Desde 1996, año en que se dio por concluido su periodo de formación académica, Felipe de Borbón ha realizado 79 viajes oficiales al extranjero, asistido a 2.400 actos oficiales, recibido a 8.000 personas en La Zarzuela, visitado oficialmente 13 comunidades autónomas y asistido a la toma de posesión de 31 jefes de Estado iberoamericanos. Se ha entrevistado con Blair, Schröder, Berlusconi, Chirac y Putin. Tiene línea directa con Abdalá de Jordania y Mohamed VI de Marruecos. Ha realizado intensas visitas de trabajo a todos (todos) los organismos constitucionales. Se sumergió cinco semanas en la Unión Europea, a comienzos de 1999 –“le pasamos literalmente por la turmix”, recuerda el embajador Javier Elorza–, y otras dos semanas en la OTAN y las instituciones de seguridad y defensa europeas, en septiembre de 2002 –“en las que demostró su formación y su talla internacional”, comenta Javier Solana, alto representante de la UE para la Política Europea de Seguridad y Cooperación–. Y ha apoyado el comercio exterior en São Paulo, Nueva Delhi, Tokio, Estambul o Moscú. “Cuando el Príncipe acompaña a los empresarios en el exterior, esos países lo perciben como una muestra de que es algo serio, que el Estado español está detrás”, comenta José Manuel Reyero, ex vicepresidente ejecutivo del Icex. “El Príncipe abre muchas puertas a nuestros empresarios”.
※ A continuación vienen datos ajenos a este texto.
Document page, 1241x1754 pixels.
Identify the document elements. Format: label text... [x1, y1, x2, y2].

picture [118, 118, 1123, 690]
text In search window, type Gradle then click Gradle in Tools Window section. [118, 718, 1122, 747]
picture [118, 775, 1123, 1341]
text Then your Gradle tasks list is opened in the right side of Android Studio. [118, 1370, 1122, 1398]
Al margen, el Príncipe tiene una agenda privada de encuentros. Gente que le interesa conocer de forma discreta. Por ejemplo, en Barcelona, una ciudad en la que se mueve con comodidad. También fuera de España. En su última visita a Estados Unidos, el pasado mes de octubre, aprovechó para mantener contactos al más alto nivel. Primero, una reunión en Washington, en la residencia de su amigo James Wolfensonh, presidente del Banco Mundial, con Alan Greenspan, gobernador de la Reserva Federal; su mujer, Andrea Mitchell, jefa de política exterior de la cadena televisiva NBC, y el congresista demócrata Patrick Kennedy, hijo del senador Ted Kennedy. El Príncipe salió satisfecho: “Es impresionante charlar con el hombre que, con un par de frases, hace temblar todas las bolsas del mundo”. El único español testigo del encuentro, Javier Rupérez, embajador en Washington, relata que el Príncipe no paró de preguntar a los señores de la economía mundial “sin cortarse un pelo; fue apasionante”. Tras Washington, Nueva York. Encuentro con jóvenes artistas españoles que viven en Manhattan. Una cita con el secretario general de la ONU, Kofi Annan; el embajador John Negroponte, y los embajadores iberoamericanos. Más tarde, con los premios Príncipe de Asturias norteamericanos; entre ellos, dos premios Nobel. Y por fin, una cena en casa de su amigo Woody Allen: un mito para unos príncipes de Asturias cinéfilos.